Adieu Richard, la famille du cinéma belge deviendra bien sage sans toi
Puis-je avouer sans trop vous fâcher que je n'en suis toujours pas revenu, vous qui m'avez boudé depuis la nuit des temps et dont la sourde oreille était la seule que vous me prêtiez habituellement dans vos colonnes cinergitiques.
J'ose espérer que vous n'aurez pas le mauvais esprit de "sucrer" ce début quelque peu inhabituel mais je n'ai pas pour habitude de dire ni d'écrire la langue de bois et j'aime assumer mes "incendies" jusqu'à l'extinction des feux.
Quant à ce texte que vous sollicitez auprès de cent cinéastes de ce pays ( j'ai failli écrire SANS), j'aimerais m'y compter comme le 37ème car ce fut là mon triste numéro dans un sinistre pensionnat derrière les murs duquel je faillis périr d'un ennui plus que mortel, de cet ennui que seuls réussissent à dispenser quelques poignées de petits frères-professeurs masturbés jusqu'à l'hostie.

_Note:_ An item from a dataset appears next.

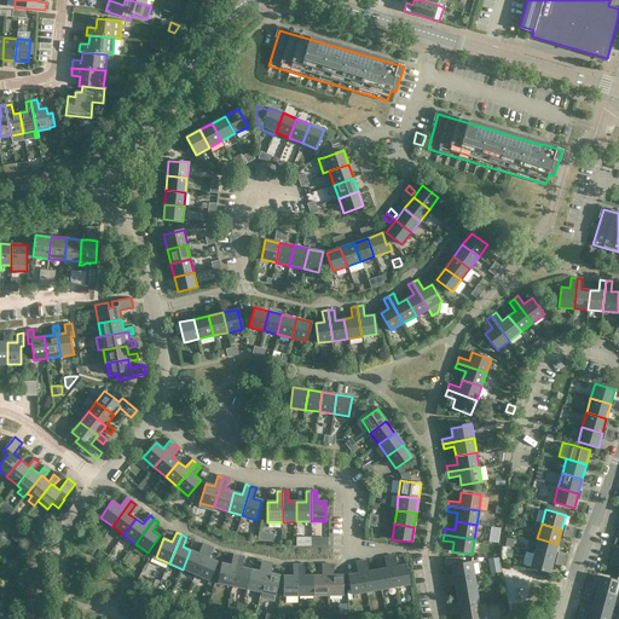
[(557,544),(537,538),(533,553),(554,559),(557,544)]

Un jour pourtant j'y découvris mon premier spectacle théâtral monté et joué par les "grands", ce fut Seul Maître après Dieu de l'écrivain néerlandais Jan De Hartog. J'y crus si fort, si intensément, j'en fus si impressionné que durant les jours suivants dans la cour de l'école durant les récréations j'y jouai à moi tout seul tous les rôles à commencer par celui de la tempête au cours de laquelle disparaissait le navire avec tout son équipage. Et voilà, le tour était joué. J'avais trouvé mon médicament, mon remède homéopathique, mon refuge.
Les portes du spectacle de ce Monde s'étaient ouvertes et les études à faire présentes et futures allaient rapidement s'avérer autant d'obstacles, autant de barrières à m'empêcher de rejoindre le monde de l'imaginaire. C'est vous avouer si je fus "mauvais élève" et rebelle à tout enseignement excepté celui que je m'étais choisi, et même les études entreprises plus tard à l'I.A.D. ne me convinrent pas mis à part l'enseignement de quelques rares professeurs, mes pères et amis, Julien Bertheau, Maurice Sévenant, Pierre Laroche...
Avant de terminer d'écrire cette brève confession, je voudrais ajouter la chose suivante. Lorsque j'étais enfant je vivais chez mes grands-parents. Des gens simples, des gens braves qui m'avaient recueilli chez eux. Je me le rappelle et je me le rappellerai toujours : le soir avant de m'en aller me coucher, ma grand-mère, Sophie, me prenait sur ses genoux et me racontait les histoires de Moustache et de Monsieur Subito lesquelles étaient dessinées en trois ou quatre images et paraissaient quotidiennement dans Le Soir et La Dernière Heure, les deux journaux que lisait mon grand-père. Ces images m'apprirent l'humour, me familiarisèrent avec la drôlerie, elles me donnèrent le goût et le sens du gag, bref, elles m'aidèrent à grandir et me permirent d'affronter le sourire au coeur les tempêtes des nuits et des jours à venir.